* BEGIN Selection *
# Train YOLOv8 on SpaceNet 6 (Rotterdam)

This notebook automates the download, preparation, and training of a YOLOv8 model on the SpaceNet 6 Rotterdam aerial imagery dataset.

**Runtime Requirement**: ensure you are connected to a GPU runtime (Runtime > Change runtime type > T4 GPU).

In [None]:
# 1. Install Dependencies
!pip install ultralytics rasterio geopandas boto3

In [None]:
import os
import boto3
from botocore import UNSIGNED
from botocore.config import Config
import rasterio
import geopandas as gpd
import glob
from tqdm import tqdm
from ultralytics import YOLO
import shutil
import random
import yaml
import numpy as np

# 2. Configuration
BUCKET = 'spacenet-dataset'
PREFIX_IMAGES = 'spacenet/SN6_buildings/train/AOI_11_Rotterdam/PS-RGB/'
PREFIX_LABELS = 'spacenet/SN6_buildings/train/AOI_11_Rotterdam/geojson_buildings/'
LOCAL_DIR = '/content/dataset'
IMAGE_DIR = os.path.join(LOCAL_DIR, 'images')
GEOJSON_DIR = os.path.join(LOCAL_DIR, 'geojson')
LABEL_DIR = os.path.join(LOCAL_DIR, 'labels')

os.makedirs(IMAGE_DIR, exist_ok=True)
os.makedirs(GEOJSON_DIR, exist_ok=True)
os.makedirs(LABEL_DIR, exist_ok=True)

In [None]:
# 3. Download Data
def download_s3_folder(bucket, prefix, local_dir):
    s3 = boto3.client('s3', config=Config(signature_version=UNSIGNED))
    paginator = s3.get_paginator('list_objects_v2')
    print(f"Downloading from {prefix}...")
    for page in paginator.paginate(Bucket=bucket, Prefix=prefix):
        if 'Contents' in page:
            for obj in page['Contents']:
                key = obj['Key']
                if key.endswith('/'): continue
                filename = os.path.basename(key)
                local_path = os.path.join(local_dir, filename)
                if not os.path.exists(local_path):
                    s3.download_file(bucket, key, local_path)

download_s3_folder(BUCKET, PREFIX_LABELS, GEOJSON_DIR)
download_s3_folder(BUCKET, PREFIX_IMAGES, IMAGE_DIR)

In [None]:
# 4. Convert Labels to YOLO Format
def detect_black_bars(image_array, threshold=10, min_bar_size=5, bar_threshold=0.95):
    """
    Detect black bars at the top and bottom of an image.
    
    Args:
        image_array: numpy array of shape (H, W) or (H, W, C)
        threshold: pixel value threshold below which is considered "black" (0-255)
        min_bar_size: minimum number of rows/columns to consider as a bar
        bar_threshold: fraction of pixels in a row/column that must be black to consider it a bar
    
    Returns:
        tuple: (top_crop, bottom_crop, left_crop, right_crop) in pixels
    """
* END Selection *
* BEGIN Provided information *
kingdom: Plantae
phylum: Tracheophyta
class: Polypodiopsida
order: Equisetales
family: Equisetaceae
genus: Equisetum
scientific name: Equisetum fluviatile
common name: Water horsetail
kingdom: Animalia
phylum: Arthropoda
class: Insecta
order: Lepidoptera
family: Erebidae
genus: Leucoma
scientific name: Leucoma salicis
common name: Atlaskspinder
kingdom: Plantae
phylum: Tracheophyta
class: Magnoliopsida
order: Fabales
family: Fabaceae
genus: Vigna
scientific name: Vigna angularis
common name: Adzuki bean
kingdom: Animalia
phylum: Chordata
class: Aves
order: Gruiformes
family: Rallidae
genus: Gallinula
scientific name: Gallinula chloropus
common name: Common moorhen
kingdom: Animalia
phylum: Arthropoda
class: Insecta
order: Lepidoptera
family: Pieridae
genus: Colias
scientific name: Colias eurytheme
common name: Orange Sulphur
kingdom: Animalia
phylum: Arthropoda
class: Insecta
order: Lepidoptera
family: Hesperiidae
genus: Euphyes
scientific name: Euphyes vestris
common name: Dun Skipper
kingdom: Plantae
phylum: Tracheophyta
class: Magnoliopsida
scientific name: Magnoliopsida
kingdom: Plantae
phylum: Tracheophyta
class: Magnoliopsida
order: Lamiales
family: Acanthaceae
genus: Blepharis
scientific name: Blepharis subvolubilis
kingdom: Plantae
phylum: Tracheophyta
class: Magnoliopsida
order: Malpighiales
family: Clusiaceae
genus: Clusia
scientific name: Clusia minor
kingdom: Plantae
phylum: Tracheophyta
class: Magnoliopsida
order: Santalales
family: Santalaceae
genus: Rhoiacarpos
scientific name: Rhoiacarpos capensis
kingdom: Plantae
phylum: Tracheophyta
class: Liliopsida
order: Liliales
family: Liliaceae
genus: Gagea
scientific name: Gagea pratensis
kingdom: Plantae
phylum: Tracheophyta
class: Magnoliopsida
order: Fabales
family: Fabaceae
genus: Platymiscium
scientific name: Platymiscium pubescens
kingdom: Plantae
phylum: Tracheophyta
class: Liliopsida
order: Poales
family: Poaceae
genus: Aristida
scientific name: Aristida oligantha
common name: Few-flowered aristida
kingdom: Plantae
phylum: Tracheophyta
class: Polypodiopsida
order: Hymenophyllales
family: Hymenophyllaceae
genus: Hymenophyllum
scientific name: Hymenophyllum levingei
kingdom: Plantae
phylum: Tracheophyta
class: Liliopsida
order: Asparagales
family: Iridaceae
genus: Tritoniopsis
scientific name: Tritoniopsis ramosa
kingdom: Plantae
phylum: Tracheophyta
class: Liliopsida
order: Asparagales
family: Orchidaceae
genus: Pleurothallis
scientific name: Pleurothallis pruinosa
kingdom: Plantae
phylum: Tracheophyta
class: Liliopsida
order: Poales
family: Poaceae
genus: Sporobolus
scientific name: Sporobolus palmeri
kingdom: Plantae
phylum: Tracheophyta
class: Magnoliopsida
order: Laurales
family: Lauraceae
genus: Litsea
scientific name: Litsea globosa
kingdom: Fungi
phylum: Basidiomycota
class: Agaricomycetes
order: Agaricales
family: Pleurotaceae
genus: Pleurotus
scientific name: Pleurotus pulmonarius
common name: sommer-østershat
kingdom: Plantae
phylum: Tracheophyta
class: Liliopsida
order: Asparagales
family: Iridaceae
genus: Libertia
* END Provided information *
Task 1: Print the passage of the SpaceNet 6 notebook from "for page in" up to and including "s3.download_file(bucket, key, local_path)".
Task 2:
Answer these questions about the SpaceNet 6 notebook:
(a) Which GPU does the runtime requirement name?
(b) What value is assigned to BUCKET?
(c) What is the default value of the threshold argument in detect_black_bars?
Task 3: Go on with the SpaceNet 6 notebook from the point where it stops.

Right answer 1:
for page in paginator.paginate(Bucket=bucket, Prefix=prefix):
        if 'Contents' in page:
            for obj in page['Contents']:
                key = obj['Key']
                if key.endswith('/'): continue
                filename = os.path.basename(key)
                local_path = os.path.join(local_dir, filename)
                if not os.path.exists(local_path):
                    s3.download_file(bucket, key, local_path)

Right answer 2:
(a) T4 GPU
(b) 'spacenet-dataset'
(c) 10

Right answer 3:
    # Handle multi-channel images by converting to grayscale
    if len(image_array.shape) == 3:
        gray = np.mean(image_array, axis=2)
    else:
        gray = image_array
    
    height, width = gray.shape
    top_crop = 0
    bottom_crop = 0
    left_crop = 0
    right_crop = 0
    
    # Detect top black bar
    for i in range(height):
        row = gray[i, :]
        black_pixels = np.sum(row < threshold)
        if black_pixels / width >= bar_threshold:
            top_crop = i + 1
        else:
            break
    
    # Detect bottom black bar
    for i in range(height - 1, -1, -1):
        row = gray[i, :]
        black_pixels = np.sum(row < threshold)
        if black_pixels / width >= bar_threshold:
            bottom_crop = height - i
        else:
            break
    
    # Detect left black bar
    for j in range(width):
        col = gray[:, j]
        black_pixels = np.sum(col < threshold)
        if black_pixels / height >= bar_threshold:
            left_crop = j + 1
        else:
            break
    
    # Detect right black bar
    for j in range(width - 1, -1, -1):
        col = gray[:, j]
        black_pixels = np.sum(col < threshold)
        if black_pixels / height >= bar_threshold:
            right_crop = width - j
        else:
            break
    
    # Only return crops if they meet minimum size
    if top_crop < min_bar_size:
        top_crop = 0
    if bottom_crop < min_bar_size:
        bottom_crop = 0
    if left_crop < min_bar_size:
        left_crop = 0
    if right_crop < min_bar_size:
        right_crop = 0
    
    return top_crop, bottom_crop, left_crop, right_crop

def convert_labels():
    geojson_files = glob.glob(os.path.join(GEOJSON_DIR, "*.geojson"))
    print(f"Found {len(geojson_files)} label files.")
    
    for geojson_path in tqdm(geojson_files, desc="Converting"):
        filename = os.path.basename(geojson_path)
        # SN6_Train_AOI_11_Rotterdam_Buildings_... -> SN6_Train_AOI_11_Rotterdam_PS-RGB_...
        image_filename = filename.replace("Buildings", "PS-RGB").replace(".geojson", ".tif")
        image_path = os.path.join(IMAGE_DIR, image_filename)
        
        if not os.path.exists(image_path):
            continue
            
        try:
            with rasterio.open(image_path) as src:
                img_height, img_width = src.height, src.width
                src_transform = src.transform
                src_crs = src.crs
                
                # Detect black bars
                image_array = src.read()
                # Convert from (C, H, W) to (H, W, C) for detection
                if len(image_array.shape) == 3:
                    image_array = np.transpose(image_array, (1, 2, 0))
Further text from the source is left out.